Na última sexta-feira (29), as chuvas que atingiram diversos bairros de Campo Grande evidenciaram os problemas estruturais no Bairro Tijuca. Na Rua Maria Ribeiro de Assumpção, os moradores enfrentam dificuldades de locomoção sempre que chove, mesmo quando a quantidade de água não é significativa.
A designer de unhas Eliany Martins, de 41 anos, expressou sua insatisfação com a situação, ressaltando que o trecho fica quase intransitável após as chuvas. "Quando chove, não consigo sair de casa. Aqui não choveu muito, foi só aquela chuvinha de ontem e já fez esse estrago. Depois que chove não entra mais nada, não passa carro, não passa Uber, não passa moto. A gente fica isolado", relatou.
Eliany, que mora em um beco sem saída, depende da Rua Maria Ribeiro de Assumpção como único acesso ao restante do bairro. "Eu moro em um beco que não tem saída. Essa é a rua principal que a gente usa para tudo. Sem ela, a gente não tem como sair para outros lugares", afirmou.
Além dos problemas causados pela chuva, a moradora destacou que a situação da via é precária mesmo em dias secos, com acúmulo de areia, valas e buracos. "Durante o dia a dia fica cheia de valas, buracos e areia. Quando vem a chuva, vira essa situação. Mais para a frente tem crateras. Já atolou carro várias vezes aqui", disse Eliany.
A situação tem impacto direto na rotina dos moradores, pois motoristas de aplicativo frequentemente cancelam corridas ao se depararem com o endereço Na Rua Maria Ribeiro. "Chega o dia de chuva e os Ubers cancelam porque já conhecem a rua. A gente fica isolado", comentou a designer.

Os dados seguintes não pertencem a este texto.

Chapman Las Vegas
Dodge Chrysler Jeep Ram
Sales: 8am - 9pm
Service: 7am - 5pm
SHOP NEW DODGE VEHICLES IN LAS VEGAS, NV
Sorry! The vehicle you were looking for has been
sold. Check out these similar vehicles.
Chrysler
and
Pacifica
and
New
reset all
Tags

Eliany Martins, que reside na região há cinco anos, enfatizou que não houve melhorias significativas na infraestrutura local nesse período. Ela reivindica ao menos medidas paliativas para minimizar os transtornos enfrentados pelos moradores. "Desde que me mudei para cá é assim. Faz tempo que a gente passa por isso. Pelo menos poderiam jogar cascalho ou fazer alguma coisa para acabar com esse sofrimento", finalizou.